In a groundbreaking order issued October 7, Sri Lanka’s Supreme Court ordered five members of the Rajapakse family and accomplices to answer for driving the once prosperous nation into bankruptcy.  

While Gotabaya was president and three brothers and a nephew ministers, the government took on ever greater levels of foreign debt while recklessly cutting taxes and pursuing unsustainable monetary policies. The result: the economy is expected shrink by 8.7 percent this year, inflation recently exceeded 60 percent, and an additional 2.7 million Sri Lankans will likely fall into abject poverty (here and here).

As economic conditions deteriorated in late spring, the four Rajapkse ministers resigned, and Gotabaya later fled the country as protesters stormed the presidential residence (here). But though out of office, the Rajapakses are not out of power. They still control parliament, and it picked a Rajapkse crony to serve the remainder of Gotabaya’s term as president.

With parliament unlikely to hold the Rajapkses accountable for economic mismanagement and the corruption that underlay it, civil society turned to the one institution in the country that remained largely untouched during the Rajapakse’s misrule: the judiciary.  Last June Transparency International Sri Lanka and three prominent Sri Lankans asked the nation’s highest court to hear their claim that the result of the Rajapakses’ economic mismanagement their constitutional rights to equal treatment, freedom to pursue gainful work, and access to government information had been denied. The petition further asks that:

  • the Central Bank, Finance Ministry, and other agencies be required to produce documents chronicling the mismanagement,
  • a committee be empaneled to examine the documents and compile a report, and
  • the Attorney General be directed to investigate and prosecute any wrongdoing disclosed.

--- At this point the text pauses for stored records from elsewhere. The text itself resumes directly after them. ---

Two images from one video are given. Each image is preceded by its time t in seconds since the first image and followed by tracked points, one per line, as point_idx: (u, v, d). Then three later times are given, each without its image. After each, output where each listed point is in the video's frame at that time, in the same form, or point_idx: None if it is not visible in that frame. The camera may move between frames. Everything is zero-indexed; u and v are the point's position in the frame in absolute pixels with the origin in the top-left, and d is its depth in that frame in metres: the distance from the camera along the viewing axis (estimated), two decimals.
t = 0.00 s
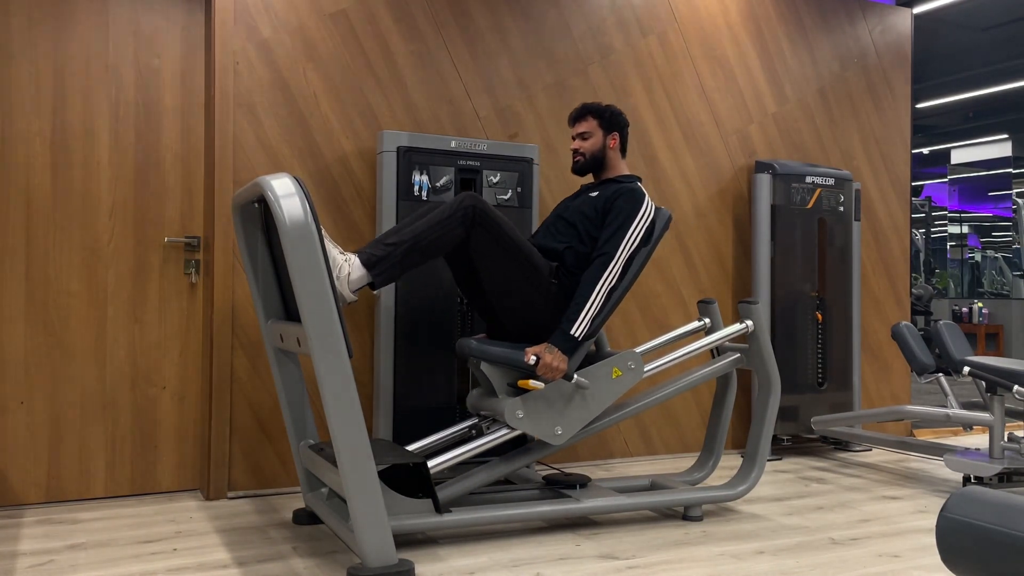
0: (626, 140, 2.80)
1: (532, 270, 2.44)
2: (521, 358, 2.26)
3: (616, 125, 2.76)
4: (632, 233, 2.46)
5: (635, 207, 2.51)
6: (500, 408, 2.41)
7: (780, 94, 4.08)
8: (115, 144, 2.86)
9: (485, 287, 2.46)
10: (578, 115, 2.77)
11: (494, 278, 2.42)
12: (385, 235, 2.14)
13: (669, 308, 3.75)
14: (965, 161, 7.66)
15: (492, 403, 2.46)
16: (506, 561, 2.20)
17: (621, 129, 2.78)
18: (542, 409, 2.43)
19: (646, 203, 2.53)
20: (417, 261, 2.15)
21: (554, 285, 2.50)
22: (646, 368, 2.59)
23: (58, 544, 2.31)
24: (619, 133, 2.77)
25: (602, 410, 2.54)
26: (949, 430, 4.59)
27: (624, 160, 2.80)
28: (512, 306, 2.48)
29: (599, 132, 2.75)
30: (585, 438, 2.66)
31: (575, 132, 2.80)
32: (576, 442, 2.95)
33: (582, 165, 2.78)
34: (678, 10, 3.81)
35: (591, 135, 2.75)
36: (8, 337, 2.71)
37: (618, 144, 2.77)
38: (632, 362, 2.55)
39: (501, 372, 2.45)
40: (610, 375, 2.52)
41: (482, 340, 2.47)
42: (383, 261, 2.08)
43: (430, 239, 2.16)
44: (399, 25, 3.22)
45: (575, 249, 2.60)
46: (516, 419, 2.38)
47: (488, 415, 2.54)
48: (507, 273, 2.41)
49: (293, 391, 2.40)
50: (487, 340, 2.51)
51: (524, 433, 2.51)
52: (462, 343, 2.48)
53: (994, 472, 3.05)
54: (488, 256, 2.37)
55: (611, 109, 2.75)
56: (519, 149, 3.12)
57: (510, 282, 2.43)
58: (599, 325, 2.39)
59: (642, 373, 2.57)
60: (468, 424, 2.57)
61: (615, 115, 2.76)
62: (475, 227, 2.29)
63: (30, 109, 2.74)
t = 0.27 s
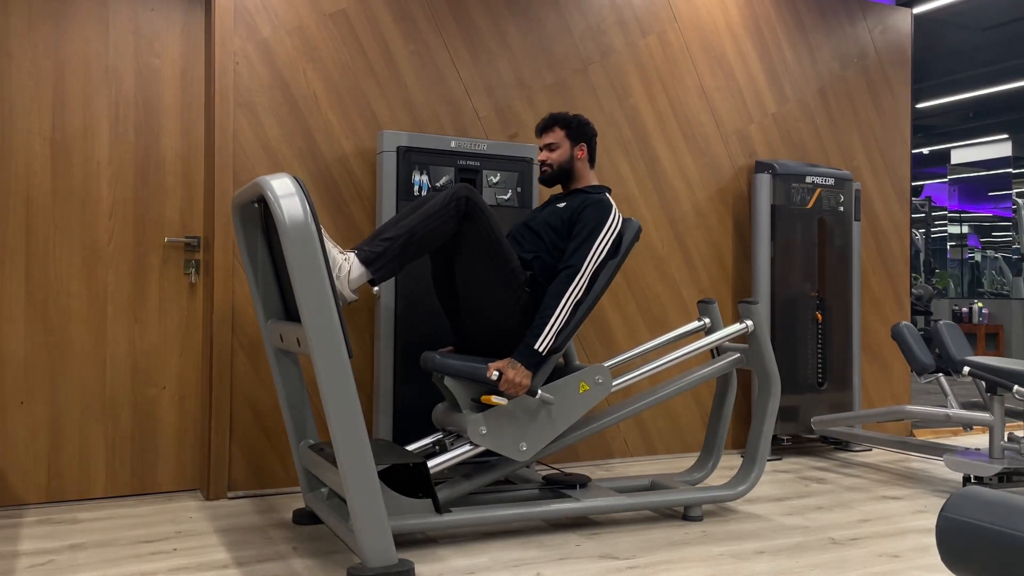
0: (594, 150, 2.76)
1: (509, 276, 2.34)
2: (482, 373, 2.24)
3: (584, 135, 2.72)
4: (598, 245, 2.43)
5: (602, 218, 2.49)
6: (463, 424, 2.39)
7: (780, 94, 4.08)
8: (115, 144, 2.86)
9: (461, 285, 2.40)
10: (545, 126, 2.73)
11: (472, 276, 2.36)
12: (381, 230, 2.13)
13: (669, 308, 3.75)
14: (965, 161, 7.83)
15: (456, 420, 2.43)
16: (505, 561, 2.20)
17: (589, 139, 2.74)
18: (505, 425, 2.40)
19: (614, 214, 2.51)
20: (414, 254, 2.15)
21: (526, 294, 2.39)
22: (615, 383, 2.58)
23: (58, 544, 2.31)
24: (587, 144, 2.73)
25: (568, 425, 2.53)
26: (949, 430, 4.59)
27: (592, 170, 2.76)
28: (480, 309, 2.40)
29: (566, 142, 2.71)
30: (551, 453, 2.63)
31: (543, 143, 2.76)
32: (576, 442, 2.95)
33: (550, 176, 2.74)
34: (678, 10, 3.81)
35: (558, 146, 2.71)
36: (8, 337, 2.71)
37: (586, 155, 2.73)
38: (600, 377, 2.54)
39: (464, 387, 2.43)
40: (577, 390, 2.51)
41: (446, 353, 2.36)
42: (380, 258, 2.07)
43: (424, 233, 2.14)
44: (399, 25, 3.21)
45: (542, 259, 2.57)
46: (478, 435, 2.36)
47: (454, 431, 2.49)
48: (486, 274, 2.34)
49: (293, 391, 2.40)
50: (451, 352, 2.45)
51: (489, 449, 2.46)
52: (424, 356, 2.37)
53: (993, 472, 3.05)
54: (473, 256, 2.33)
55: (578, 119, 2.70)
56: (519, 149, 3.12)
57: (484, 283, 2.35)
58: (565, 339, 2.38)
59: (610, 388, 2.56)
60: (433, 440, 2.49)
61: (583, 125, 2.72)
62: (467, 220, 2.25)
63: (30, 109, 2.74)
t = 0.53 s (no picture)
0: (582, 154, 2.74)
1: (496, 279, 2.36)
2: (466, 380, 2.23)
3: (572, 139, 2.70)
4: (584, 250, 2.42)
5: (589, 222, 2.48)
6: (446, 431, 2.36)
7: (780, 94, 4.08)
8: (115, 144, 2.86)
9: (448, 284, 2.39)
10: (532, 130, 2.71)
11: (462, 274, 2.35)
12: (379, 229, 2.13)
13: (669, 308, 3.75)
14: (965, 161, 7.63)
15: (439, 427, 2.40)
16: (506, 561, 2.20)
17: (577, 144, 2.71)
18: (489, 433, 2.38)
19: (601, 218, 2.50)
20: (413, 253, 2.15)
21: (511, 298, 2.41)
22: (601, 389, 2.58)
23: (59, 544, 2.31)
24: (575, 148, 2.71)
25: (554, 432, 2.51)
26: (949, 430, 4.59)
27: (579, 175, 2.74)
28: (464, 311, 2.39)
29: (554, 147, 2.68)
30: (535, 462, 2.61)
31: (530, 147, 2.74)
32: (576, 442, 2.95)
33: (537, 180, 2.72)
34: (678, 10, 3.81)
35: (546, 151, 2.68)
36: (8, 337, 2.71)
37: (573, 159, 2.71)
38: (586, 384, 2.54)
39: (448, 394, 2.37)
40: (562, 397, 2.51)
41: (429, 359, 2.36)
42: (380, 258, 2.07)
43: (423, 231, 2.14)
44: (399, 25, 3.21)
45: (529, 263, 2.56)
46: (463, 443, 2.34)
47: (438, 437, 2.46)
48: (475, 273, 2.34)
49: (293, 391, 2.40)
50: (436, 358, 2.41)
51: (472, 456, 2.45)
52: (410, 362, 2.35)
53: (993, 472, 3.05)
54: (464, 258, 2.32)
55: (565, 124, 2.68)
56: (519, 149, 3.12)
57: (472, 283, 2.35)
58: (550, 346, 2.35)
59: (596, 395, 2.55)
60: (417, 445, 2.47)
61: (571, 129, 2.69)
62: (465, 218, 2.26)
63: (30, 109, 2.74)
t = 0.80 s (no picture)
0: (599, 151, 2.77)
1: (509, 274, 2.35)
2: (485, 372, 2.25)
3: (589, 135, 2.73)
4: (600, 244, 2.45)
5: (605, 217, 2.50)
6: (465, 423, 2.36)
7: (780, 94, 4.08)
8: (115, 144, 2.86)
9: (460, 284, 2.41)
10: (549, 125, 2.75)
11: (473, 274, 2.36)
12: (380, 230, 2.13)
13: (669, 308, 3.75)
14: (965, 161, 7.64)
15: (457, 419, 2.41)
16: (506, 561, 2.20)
17: (594, 139, 2.75)
18: (507, 425, 2.40)
19: (616, 213, 2.52)
20: (414, 253, 2.14)
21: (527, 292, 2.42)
22: (616, 382, 2.59)
23: (58, 544, 2.31)
24: (592, 144, 2.74)
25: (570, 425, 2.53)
26: (949, 430, 4.59)
27: (596, 170, 2.77)
28: (479, 309, 2.41)
29: (571, 142, 2.72)
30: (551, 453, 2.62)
31: (547, 142, 2.77)
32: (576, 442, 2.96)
33: (554, 175, 2.75)
34: (678, 10, 3.81)
35: (563, 146, 2.72)
36: (8, 337, 2.71)
37: (590, 155, 2.75)
38: (601, 376, 2.55)
39: (465, 386, 2.38)
40: (579, 389, 2.52)
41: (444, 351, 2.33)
42: (380, 257, 2.07)
43: (423, 233, 2.14)
44: (399, 25, 3.22)
45: (545, 258, 2.58)
46: (481, 435, 2.34)
47: (455, 430, 2.47)
48: (486, 273, 2.35)
49: (293, 391, 2.40)
50: (452, 352, 2.42)
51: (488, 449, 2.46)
52: (428, 355, 2.32)
53: (994, 472, 3.05)
54: (473, 256, 2.33)
55: (583, 119, 2.71)
56: (519, 149, 3.12)
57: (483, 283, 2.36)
58: (566, 339, 2.37)
59: (611, 388, 2.57)
60: (434, 438, 2.50)
61: (588, 125, 2.73)
62: (468, 219, 2.25)
63: (31, 109, 2.74)
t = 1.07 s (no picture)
0: (630, 140, 2.80)
1: (532, 269, 2.43)
2: (523, 357, 2.26)
3: (622, 125, 2.76)
4: (635, 232, 2.46)
5: (638, 205, 2.52)
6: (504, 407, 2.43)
7: (781, 94, 4.08)
8: (115, 144, 2.86)
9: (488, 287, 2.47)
10: (583, 114, 2.77)
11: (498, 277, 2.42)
12: (385, 235, 2.14)
13: (669, 308, 3.75)
14: (965, 161, 7.66)
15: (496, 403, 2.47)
16: (506, 561, 2.20)
17: (627, 129, 2.78)
18: (545, 408, 2.44)
19: (649, 201, 2.54)
20: (418, 260, 2.15)
21: (555, 284, 2.48)
22: (649, 367, 2.61)
23: (59, 544, 2.31)
24: (625, 134, 2.77)
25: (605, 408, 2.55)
26: (949, 430, 4.60)
27: (627, 159, 2.80)
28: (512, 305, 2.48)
29: (604, 131, 2.74)
30: (589, 436, 2.66)
31: (580, 131, 2.80)
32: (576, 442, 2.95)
33: (587, 164, 2.78)
34: (678, 10, 3.81)
35: (596, 135, 2.74)
36: (8, 337, 2.71)
37: (623, 144, 2.78)
38: (634, 361, 2.58)
39: (503, 369, 2.46)
40: (613, 374, 2.54)
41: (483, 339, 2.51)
42: (384, 261, 2.08)
43: (428, 243, 2.15)
44: (399, 25, 3.22)
45: (578, 247, 2.60)
46: (519, 417, 2.40)
47: (493, 413, 2.55)
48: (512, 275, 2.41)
49: (293, 391, 2.40)
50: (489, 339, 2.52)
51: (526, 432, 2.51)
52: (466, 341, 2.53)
53: (994, 472, 3.05)
54: (492, 261, 2.38)
55: (616, 109, 2.75)
56: (519, 149, 3.12)
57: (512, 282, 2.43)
58: (601, 325, 2.39)
59: (644, 373, 2.59)
60: (470, 424, 2.55)
61: (621, 115, 2.76)
62: (475, 229, 2.29)
63: (30, 109, 2.74)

For those fortunate enough to live in functioning democracies, this action would be extraordinary.  A request that a court assume the powers of a legislature and hold those in charge of the government accountable for their actions.

But given the power the Rajapakses accumulated during their long period in office, it appears to be the only path to accountability.  And to the restoration of the democratic freedoms Sri Lanka’s constitution promises all citizens.  Citizen activists, believers in the rule of law, and democrats everywhere will be hoping Sri Lanka’s judiciary can meet this unprecedented challenge.